Saahil insists that, despite the pivots, the company’s mission is focused on levelling the playing field for merchants.
“The horizontal marketplaces did a great job of taking everything from order, last-mile delivery, returns, loyalty, remarketing, and customer service into a single button. How do we do this for direct commerce and independent businesses? That became our five-year mission.”
Building Indian ecommerce for Bharat
As an answer to that, Shiprocket made multiple acquisitions: cargo shipping business Rocketbox, supply chain management solution Glaucus, marketing automation platform Wigzo, logistics aggregator Pickrr, and recently, Omuni, Arvind Internet’s retail enablement business.
These plug-ins become important for the company to be able to attract new and emerging businesses to its platform, which already works with merchants of varying sizes.
Shiprocket also wants to leverage its ability to be a distribution channel for business by building a technology stack for online sellers.
“We are also a great distribution engine. Nearly 1 lakh merchants work with us; they pay us every quarter. If someone is sub-scale but has a great product, we can help them in distribution,” says Saahil about the company’s acquisition strategy. “It is a win-win.”
Shiprocket has powered 85 million unique transactions over the years, with an increasing number of sellers and customers coming not only from the big metros but also smaller cities and towns.
“Our demand side trend has inverted,” he says. “What used to be 70-30 in Tier 1 (versus Tier 2), is now 35 Tier 1 and 65 Tier 2… Lot of buyers are sitting in Tier 2, 3 cities.”

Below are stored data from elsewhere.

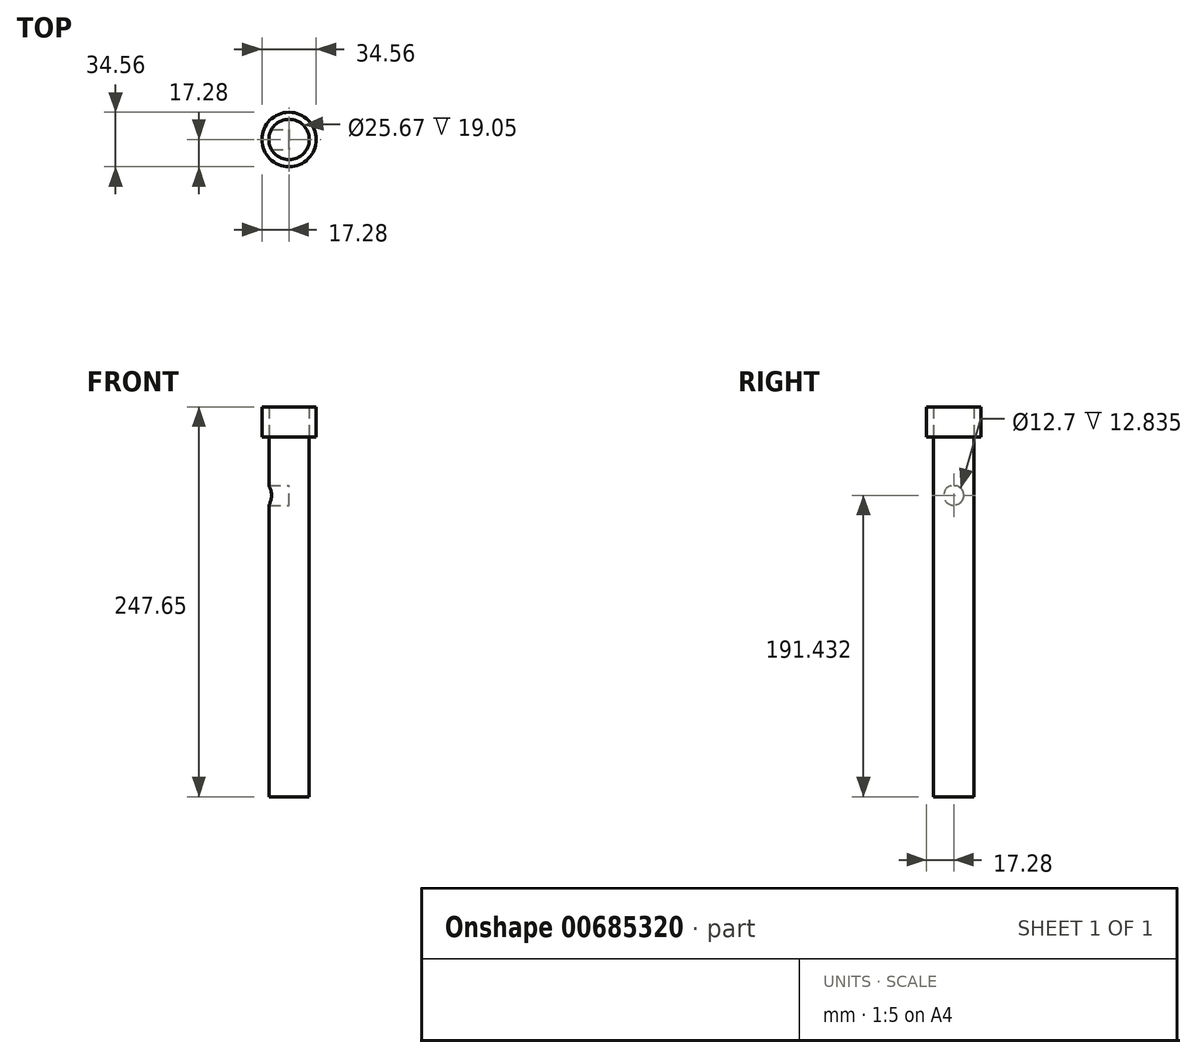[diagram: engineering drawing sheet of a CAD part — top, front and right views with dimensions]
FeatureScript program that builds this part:
annotation { "Feature Type Name" : "Feature", "Feature Type Description" : "" }
export const myFeature = defineFeature(function(context is Context, id is Id, definition is map)
    precondition{}
    {
        {
            var Q0;
            Q0=qCreatedBy(makeId("Top.planeOp"),FACE);
            var sketch = newSketch(context, id + "F0", { "sketchPlane" : qUnion([Q0])});
            skCircle(sketch, "E0", {"center": v(0, 0) * mm, "radius": 12.84 * mm});
            skSolve(sketch);
        }
        {
            var Q0;
            Q0=makeQuery(id+"F0.imprint","IMPRINT",FACE,{"disambiguationData":[TD([[makeQuery(id+"F0.imprint","IMPRINT",EDGE,{"derivedFrom":sQuery(id+"F0.wireOp",EDGE,"E0")}),1.0]])]});
            extrude(context, id + "F1", {"entities" : qUnion([Q0]), "endBound" : BoundingType.SYMMETRIC, "depth" : 228.6 * mm, "offsetDistance" : 25.4 * mm});
        }
        {
            var Q0;
            Q0=qCreatedBy(makeId("Right.planeOp"),FACE);
            var sketch = newSketch(context, id + "F2", { "sketchPlane" : qUnion([Q0])});
            skPoint(sketch, "E1", {"position": v(0, 77.13) * mm});
            skSolve(sketch);
        }
        {
            var Q0;
            Q0=makeQuery(id+"F1.opExtrude","CAP_FACE",FACE,{"disambiguationData":[OSD([sQuery(id+"F0.wireOp",EDGE,"E0")])],"isStart":false});
            var sketch = newSketch(context, id + "F3", { "sketchPlane" : qUnion([Q0])});
            skCircle(sketch, "E2", {"center": v(0, 0) * mm, "radius": 17.28 * mm});
            skSolve(sketch);
        }
        {
            var Q0;
            Q0=makeQuery(id+"F3.imprint","IMPRINT",FACE,{"disambiguationData":[TD([[makeQuery(id+"F3.imprint","IMPRINT",EDGE,{"derivedFrom":sQuery(id+"F3.wireOp",EDGE,"E2")}),1.0]])]});
            extrude(context, id + "F4", {"entities" : qUnion([Q0]), "depth" : 19.05 * mm, "offsetDistance" : 25.4 * mm});
        }
        {
            var Q0;
            Q0=sQuery(id+"F2.wireOp",VERTEX,"E1");
            var Q1;
            Q1=makeQuery(id+"F1.opExtrude","SWEPT_BODY",BODY,{"disambiguationData":[OSD([sQuery(id+"F0.wireOp",EDGE,"E0")])]});
            hole(context, id + "F5", {"style" : HoleStyle.SIMPLE, "endStyle" : HoleEndStyle.BLIND, "holeDiameter" : 12.7 * mm, "majorDiameter" : 6.35 * mm, "holeDepth" : 50.8 * mm, "isTappedThrough" : true, "tappedDepth" : 12.7 * mm, "tapClearance" : 3, "locations" : qUnion([Q0]), "scope" : qUnion([Q1])});
        }
    });
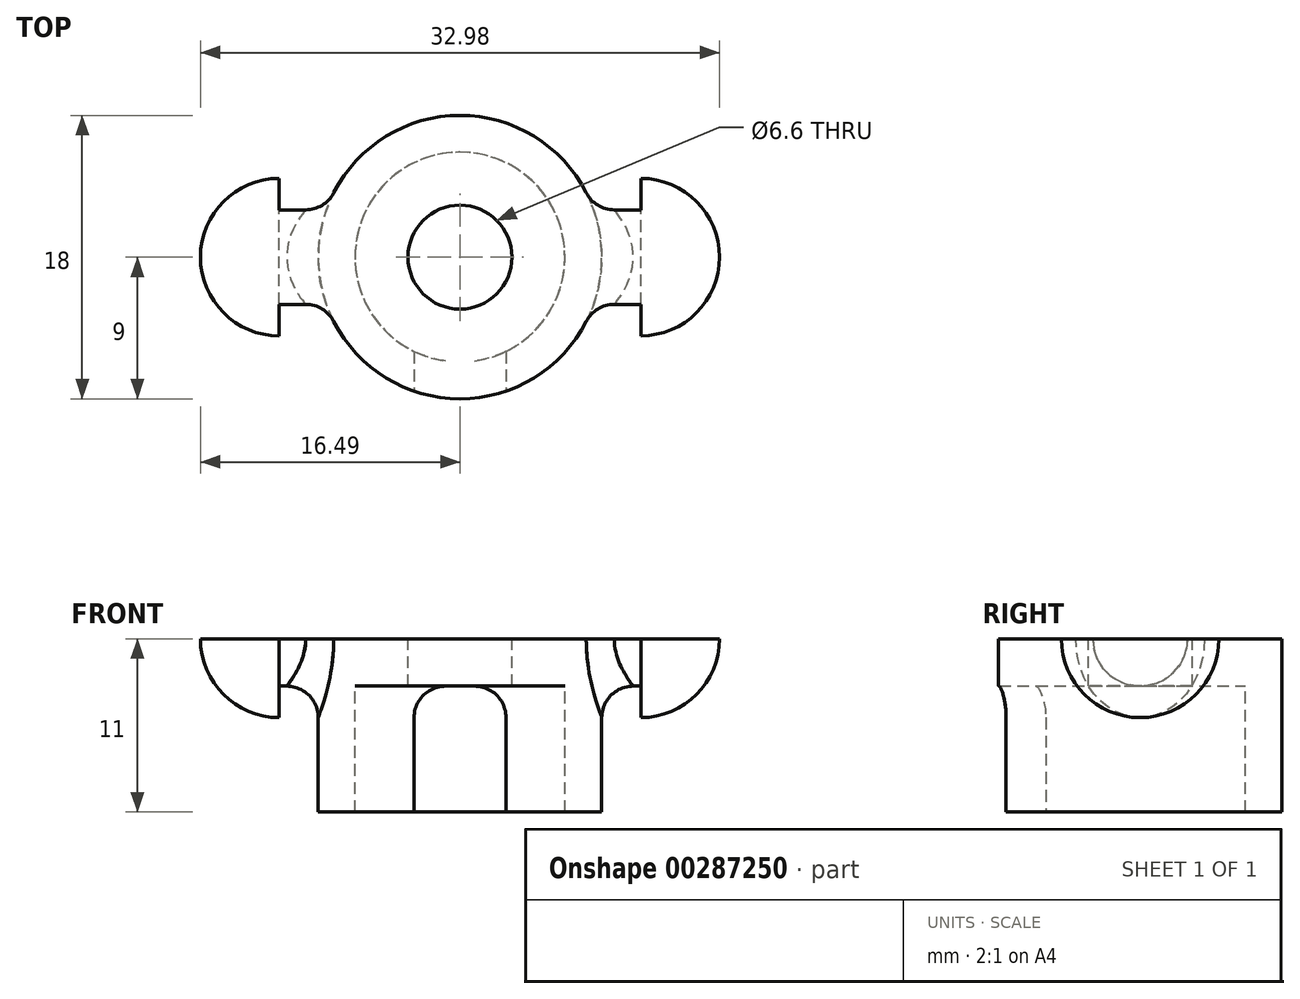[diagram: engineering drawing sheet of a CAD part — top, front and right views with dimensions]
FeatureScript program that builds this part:
annotation { "Feature Type Name" : "Feature", "Feature Type Description" : "" }
export const myFeature = defineFeature(function(context is Context, id is Id, definition is map)
    precondition{}
    {
        {
            var Q0;
            Q0=qCreatedBy(makeId("Front.planeOp"),FACE);
            var sketch = newSketch(context, id + "F0", { "sketchPlane" : qUnion([Q0])});
            skLineSegment(sketch, "E0", {"start": v(3.3, 8) * mm, "end": v(3.3, 11) * mm});
            skLineSegment(sketch, "E1", {"start": v(3.3, 11) * mm, "end": v(9, 11) * mm});
            skLineSegment(sketch, "E2", {"start": v(9, 11) * mm, "end": v(9, 0) * mm});
            skLineSegment(sketch, "E3", {"start": v(9, 0) * mm, "end": v(6.67, 0) * mm});
            skLineSegment(sketch, "E4", {"start": v(6.67, 0) * mm, "end": v(6.67, 8) * mm});
            skLineSegment(sketch, "E5", {"start": v(6.67, 8) * mm, "end": v(3.3, 8) * mm});
            skLineSegment(sketch, "E6", {"start": v(0, 15.16) * mm, "end": v(0, -2.88) * mm, "construction": true});
            skSolve(sketch);
        }
        {
            var Q0;
            Q0=makeQuery(id+"F0.imprint","IMPRINT",FACE,{"disambiguationData":[TD([[makeQuery(id+"F0.imprint","IMPRINT",EDGE,{"derivedFrom":sQuery(id+"F0.wireOp",EDGE,"E0")}),-1.0]])]});
            var Q1;
            Q1=sQuery(id+"F0.wireOp",EDGE,"E6");
            revolve(context, id + "F1", {"surfaceOperationType" : NewSurfaceOperationType.NEW, "entities" : qUnion([Q0]), "axis" : qUnion([Q1]), "revolveType" : RevolveType.FULL});
        }
        {
            var Q0;
            Q0=makeQuery(id+"F1.opRevolve","SWEPT_FACE",FACE,{"disambiguationData":[OSD([sQuery(id+"F0.wireOp",EDGE,"E3")])]});
            var sketch = newSketch(context, id + "F2", { "sketchPlane" : qUnion([Q0])});
            skPoint(sketch, "E7.center", {"position": v(0, 0) * mm});
            skLineSegment(sketch, "E8.bottom", {"start": v(-2.92, 6) * mm, "end": v(2.92, 6) * mm});
            skLineSegment(sketch, "E8.top", {"start": v(-2.92, 11.84) * mm, "end": v(2.92, 11.84) * mm});
            skLineSegment(sketch, "E8.left", {"start": v(-2.92, 6) * mm, "end": v(-2.92, 11.84) * mm});
            skLineSegment(sketch, "E8.right", {"start": v(2.92, 6) * mm, "end": v(2.92, 11.84) * mm});
            skSolve(sketch);
        }
        {
            var Q0;
            {var subQ1=sQuery(id+"F2.wireOp",EDGE,"w6xnzoT7-bgPk-9Upf-5AAb-UhEphA4lJJCf.bottom");var subQ2=sQuery(id+"F0.wireOp",EDGE,"E3");var subQ5=makeQuery(id+"F1.opRevolve","SWEPT_EDGE",EDGE,{"disambiguationData":[OSD([sQuery(id+"F0.wireOp",EDGE,"E2"),subQ2])]});var subQ6=makeQuery(id+"F2.imprint","INTERSECT",VERTEX,{"derivedFrom":[subQ5,subQ1]});Q0=makeQuery(id+"F2.imprint","IMPRINT",FACE,{"disambiguationData":[TD([[makeQuery(id+"F2.imprint","IMPRINT",EDGE,{"disambiguationData":[TD([[subQ6,1.0]])],"derivedFrom":subQ1}),1.0]])]});}
            var Q1;
            {var subQ0=sQuery(id+"F2.wireOp",EDGE,"E8.left");var subQ2=sQuery(id+"F0.wireOp",EDGE,"E3");var subQ5=makeQuery(id+"F1.opRevolve","SWEPT_EDGE",EDGE,{"disambiguationData":[OSD([sQuery(id+"F0.wireOp",EDGE,"E2"),subQ2])]});var subQ6=makeQuery(id+"F2.imprint","INTERSECT",VERTEX,{"derivedFrom":[subQ5,subQ0]});Q1=makeQuery(id+"F2.imprint","IMPRINT",FACE,{"disambiguationData":[TD([[makeQuery(id+"F2.imprint","IMPRINT",EDGE,{"disambiguationData":[TD([[subQ6,1.0]])],"derivedFrom":subQ0}),-1.0]])]});}
            var Q2;
            Q2=makeQuery(id+"F1.opRevolve","SWEPT_FACE",FACE,{"disambiguationData":[OSD([sQuery(id+"F0.wireOp",EDGE,"E5")])]});
            extrude(context, id + "F3", {"entities" : qUnion([Q0, Q1]), "operationType" : NewBodyOperationType.REMOVE, "endBound" : BoundingType.UP_TO_SURFACE, "oppositeDirection" : true, "depth" : 25 * mm, "endBoundEntityFace" : qUnion([Q2]), "offsetDistance" : 25 * mm});
        }
        {
            var Q0;
            Q0=makeQuery(id+"F1.opRevolve","SWEPT_FACE",FACE,{"disambiguationData":[OSD([sQuery(id+"F0.wireOp",EDGE,"E1")])]});
            var sketch = newSketch(context, id + "F4", { "sketchPlane" : qUnion([Q0])});
            skLineSegment(sketch, "E9.bottom", {"start": v(8.49, 3) * mm, "end": v(11.49, 3) * mm});
            skLineSegment(sketch, "E9.right", {"start": v(11.49, 5) * mm, "end": v(11.49, 3) * mm});
            skArc(sketch, "E10", {"start": v(16.49, 0) * mm, "mid": v(15.02, 3.54) * mm, "end": v(11.49, 5) * mm});
            skLineSegment(sketch, "E11", {"start": v(9, 0) * mm, "end": v(16.49, 0) * mm});
            skPoint(sketch, "E12.orphan", {"position": v(9, 0) * mm});
            skArc(sketch, "E13.0", {"start": v(9, 0) * mm, "mid": v(8.87, 1.52) * mm, "end": v(8.49, 3) * mm});
            skArc(sketch, "E14.MirrorCS", {"start": v(-9, 0) * mm, "mid": v(-8.87, 1.52) * mm, "end": v(-8.49, 3) * mm});
            skArc(sketch, "E15.MirrorCS", {"start": v(-16.49, 0) * mm, "mid": v(-15.02, 3.54) * mm, "end": v(-11.49, 5) * mm});
            skLineSegment(sketch, "E16.MirrorCS", {"start": v(-11.49, 5) * mm, "end": v(-11.49, 3) * mm});
            skLineSegment(sketch, "E17.MirrorCS", {"start": v(-9, 0) * mm, "end": v(-16.49, 0) * mm});
            skPoint(sketch, "E18.MirrorP", {"position": v(-9, 0) * mm});
            skLineSegment(sketch, "E19.MirrorCS", {"start": v(-8.49, 3) * mm, "end": v(-11.49, 3) * mm});
            skSolve(sketch);
        }
        {
            var Q0;
            Q0=makeQuery(id+"F4.imprint","IMPRINT",FACE,{"disambiguationData":[TD([[makeQuery(id+"F4.imprint","IMPRINT",EDGE,{"derivedFrom":sQuery(id+"F4.wireOp",EDGE,"E14.MirrorCS")}),-1.0]])]});
            var Q1;
            Q1=sQuery(id+"F4.wireOp",EDGE,"E17.MirrorCS");
            revolve(context, id + "F5", {"operationType" : NewBodyOperationType.ADD, "surfaceOperationType" : NewSurfaceOperationType.NEW, "entities" : qUnion([Q0]), "axis" : qUnion([Q1]), "revolveType" : RevolveType.ONE_DIRECTION, "angle" : 180 * degree});
        }
        {
            var Q0;
            Q0=makeQuery(id+"F4.imprint","IMPRINT",FACE,{"disambiguationData":[TD([[makeQuery(id+"F4.imprint","IMPRINT",EDGE,{"derivedFrom":sQuery(id+"F4.wireOp",EDGE,"E9.bottom")}),-1.0]])]});
            var Q1;
            Q1=sQuery(id+"F4.wireOp",EDGE,"E11");
            revolve(context, id + "F6", {"operationType" : NewBodyOperationType.ADD, "surfaceOperationType" : NewSurfaceOperationType.NEW, "entities" : qUnion([Q0]), "axis" : qUnion([Q1]), "revolveType" : RevolveType.ONE_DIRECTION, "oppositeDirection" : true, "angle" : 180 * degree});
        }
        {
            var Q0;
            Q0=makeQuery(id+"F5.boolean.opBoolean","INTERSECT",EDGE,{"derivedFrom":[makeQuery(id+"F1.opRevolve","SWEPT_FACE",FACE,{"disambiguationData":[OSD([sQuery(id+"F0.wireOp",EDGE,"E2")])]}),makeQuery(id+"F5.opRevolve","SWEPT_FACE",FACE,{"disambiguationData":[OSD([sQuery(id+"F4.wireOp",EDGE,"E19.MirrorCS")])]})]});
            var Q1;
            Q1=makeQuery(id+"F6.boolean.opBoolean","INTERSECT",EDGE,{"derivedFrom":[makeQuery(id+"F1.opRevolve","SWEPT_FACE",FACE,{"disambiguationData":[OSD([sQuery(id+"F0.wireOp",EDGE,"E2")])]}),makeQuery(id+"F6.opRevolve","SWEPT_FACE",FACE,{"disambiguationData":[OSD([sQuery(id+"F4.wireOp",EDGE,"E9.bottom")])]})]});
            var Q2;
            Q2=makeQuery(id+"F3.boolean.opBoolean","COPY",EDGE,{"derivedFrom":makeQuery(id+"F3.opExtrude","CAP_EDGE",EDGE,{"disambiguationData":[OSD([sQuery(id+"F2.wireOp",EDGE,"E8.left")])],"isStart":false})});
            var Q3;
            Q3=makeQuery(id+"F3.boolean.opBoolean","COPY",EDGE,{"derivedFrom":makeQuery(id+"F3.opExtrude","CAP_EDGE",EDGE,{"disambiguationData":[OSD([sQuery(id+"F2.wireOp",EDGE,"E8.right")])],"isStart":false})});
            fillet(context, id + "F7", {"entities" : qUnion([Q0, Q1, Q2, Q3]), "radius" : 2 * mm, "tangentPropagation" : true, "allowEdgeOverflow" : false});
        }
    });
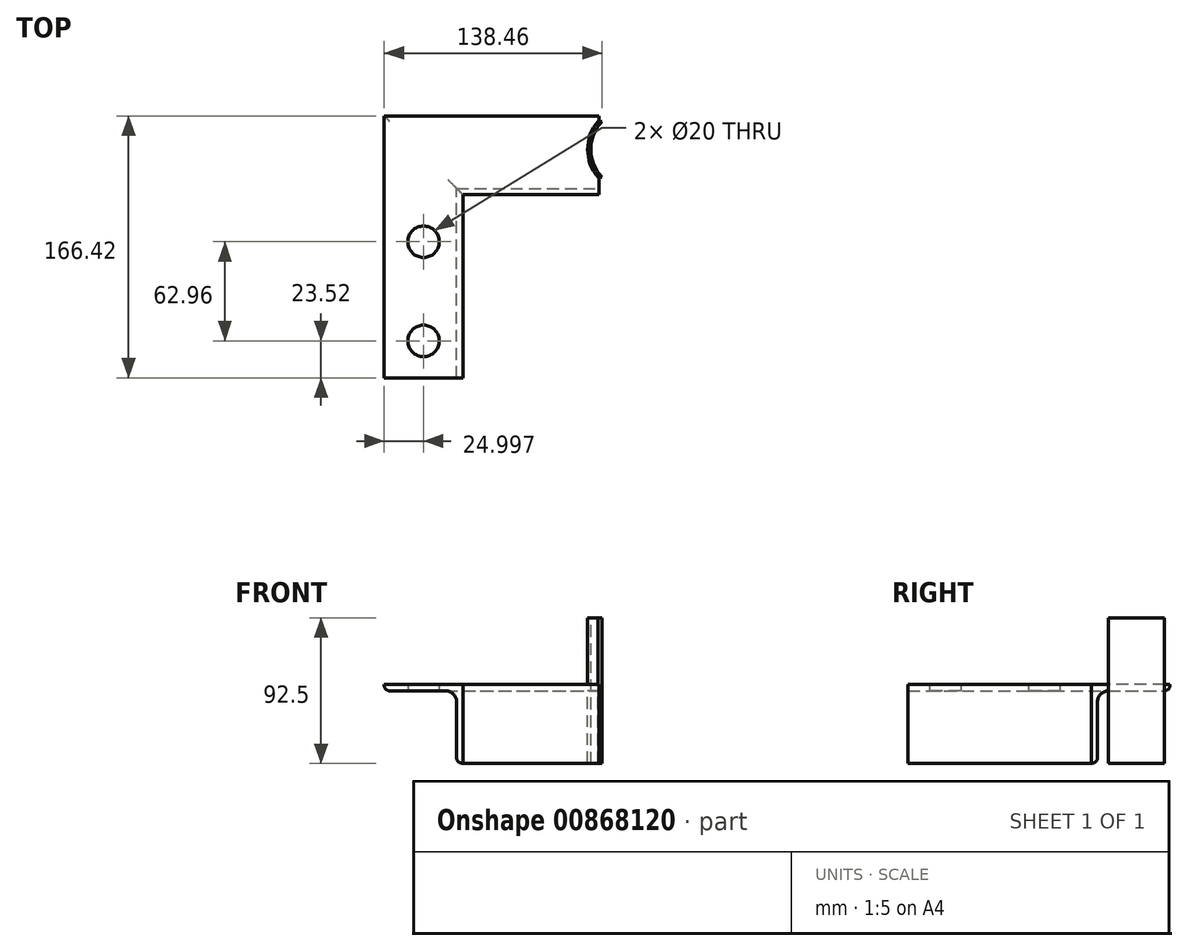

With that, Shiprocket is also onboarding more sellers from smaller cities. “A lot of it changed during COVID, which is when a lot of (sellers) needed to change, experiment with that business model.”
From India to the world
Apart from its platform-as-a-service play, Shiprocket is also working to take domestic D2C brands and online sellers global. The company announced the launch of its cross-border business, Shiprocket X, in June, aiming to make shipping hassle-free for international orders as it has done for domestic shipments.
“About 2-3 years ago, a lot of sellers who were successful selling online globally were selling on Amazon through FBA (Fulfilled by Amazon), eBay or Etsy. It is a pipedream for most entrepreneurs selling domestically,” says Akshay.
He adds that increasingly, Indian brands and sellers know whom they want to sell to globally, but also want to own the customer experience, ensuring higher repeat rates and better returns on their overseas investments.
“It is very complex. We started (Shiprocket X) last year and we launched in June this year. It took us six months to get through customs and exports,” says Akshay, adding that as international markets became a natural extension for new brands emerging in India, cross-border shipments became a natural extension of business for Shiprocket.
With these moving parts, Shiprocket wants to be “the NPS-as-a-service platform for merchants,” Saahil says half-jokingly.
NPS is a measure of customer satisfaction for ecommerce businesses, and indicative of how likely customers are to recommend a product or service to others. The success of a business depends on defining the best experience for online sellers across the spectrum.
“We believe that ecommerce needs to be democratised,” says Saahil. “The right way to build technology should be to make lives for everyone better, and not for just a few people.”